Work on the debt market started two years ago with the first draft being released for stakeholder input in 2014. The approval comes at a time the environment is ripe for the re-launch of the debt market as appetite from issuers and investors is high.

Several successful fixed income issues have been done in the multi-currency regime. Some of the bonds issued include: CBZ’s $20 million bond issue in 2012 to finance infrastructure development; IDBZ’s $30 million issue in 2012, to finance procurement of prepaid metres and ZSE’s $1,5 million issue in 2013 to fund the Automated Trading System.

Pension funds were allowed to invest 15 percent of their funds into offshore investments in 2011 and the Zimbabwe Stock Exchange believes that resuscitating the debt market could allow investors to mobilise some of the resources while offering investors alternative investment products.

The ZSE proposed that all Government and parastatal bonds be listed on the ZSE, which the Minister of Finance and Economic Development Patrick Chinamasa granted in his 2015 Mid-Term Fiscal Policy review.
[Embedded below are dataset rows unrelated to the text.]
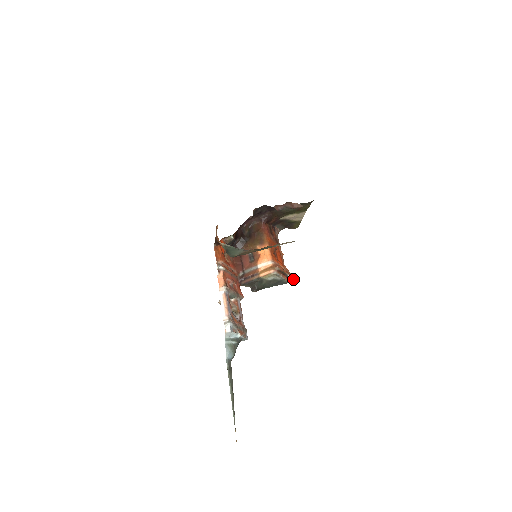
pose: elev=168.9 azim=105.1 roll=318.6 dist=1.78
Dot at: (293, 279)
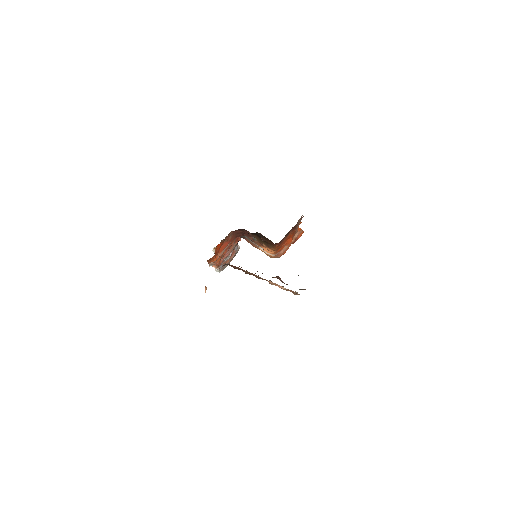
Dot at: (302, 233)
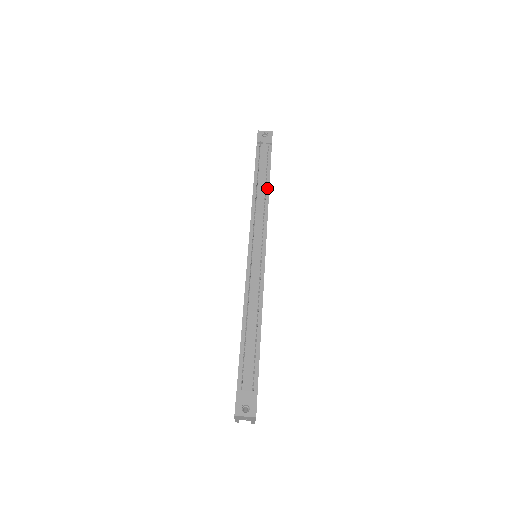
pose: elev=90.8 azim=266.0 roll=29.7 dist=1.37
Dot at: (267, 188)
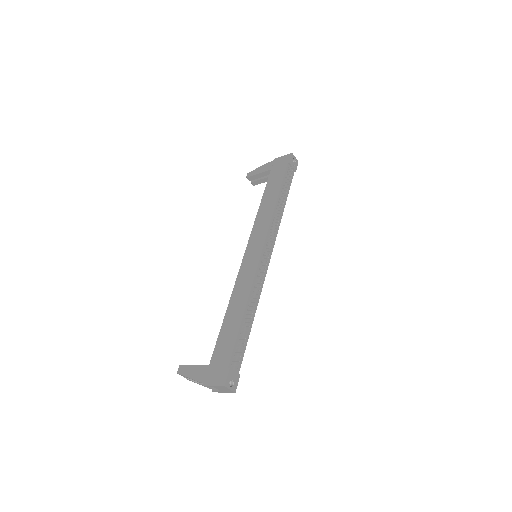
Dot at: (283, 207)
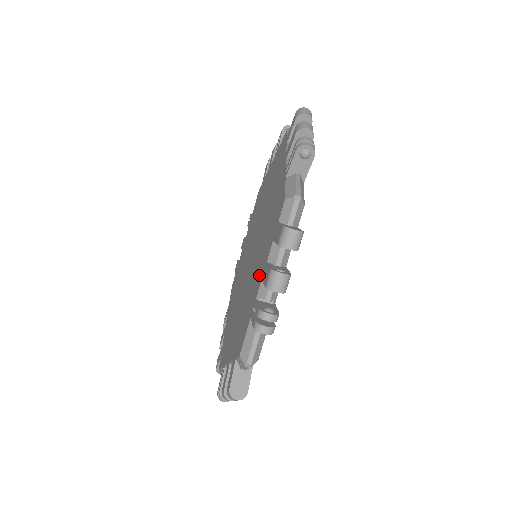
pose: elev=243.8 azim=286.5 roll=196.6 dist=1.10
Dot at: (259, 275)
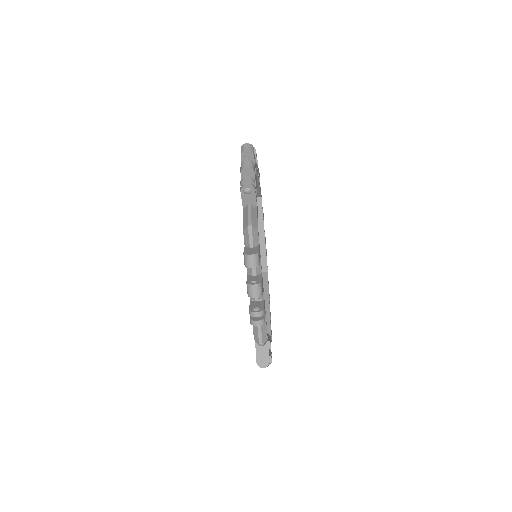
Dot at: occluded
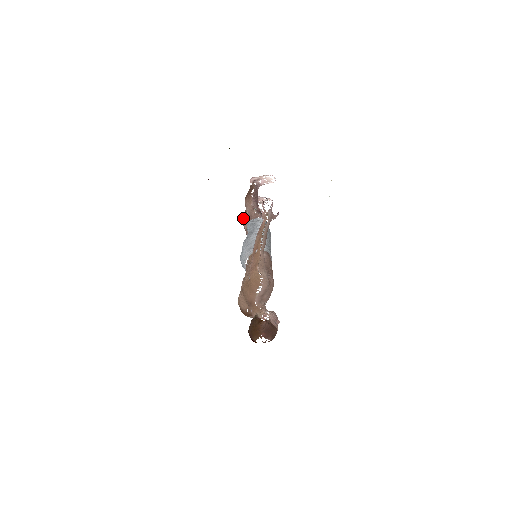
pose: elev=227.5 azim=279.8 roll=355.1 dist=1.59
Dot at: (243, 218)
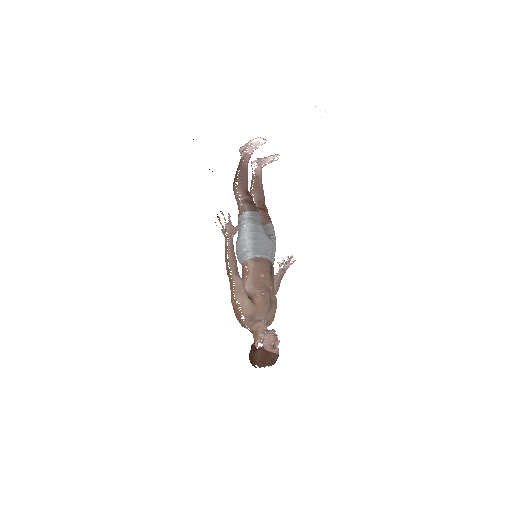
Dot at: occluded
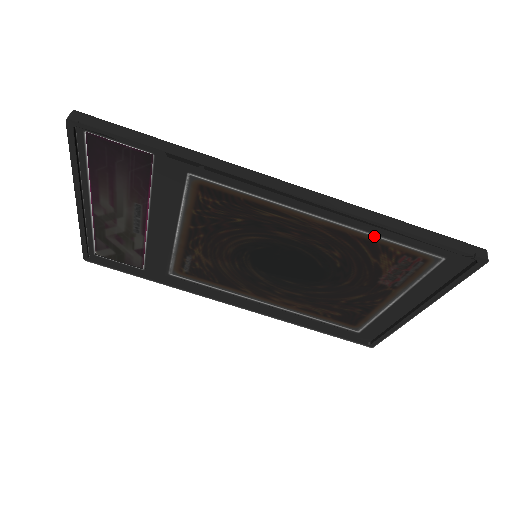
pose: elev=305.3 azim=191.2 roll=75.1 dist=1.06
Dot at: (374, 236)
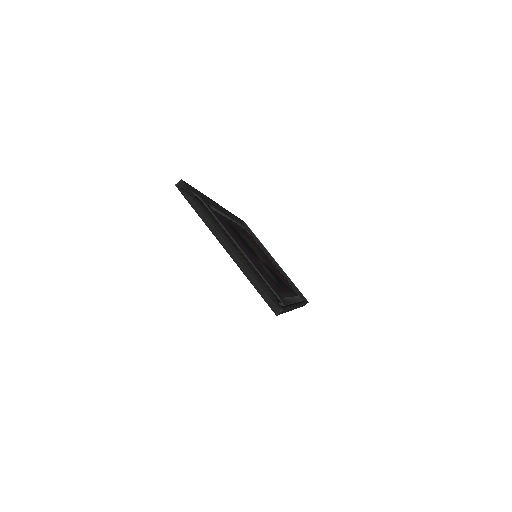
Dot at: occluded
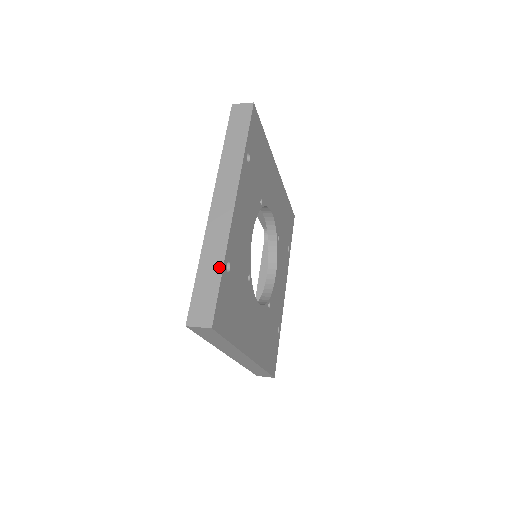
The bourse consulted widely on the listings and the pricing frameworks — input was received from Insurance Pension Commission, Zimbabwe Association of Pension Funds, Public Accountants and Auditors Board, stockbrokers, asset managers, potential issuers and financial advisors. Recently, the ZSE said regional stock exchanges had expressed interest in participating in the country’s bond market when it is resuscitated.

Bond issuance by Government and local authorities was significant in the 1990s but eventually ceased around 2001. Although all local municipal long-term bonds were listed on the ZSE, there was virtually no trading. — Wires.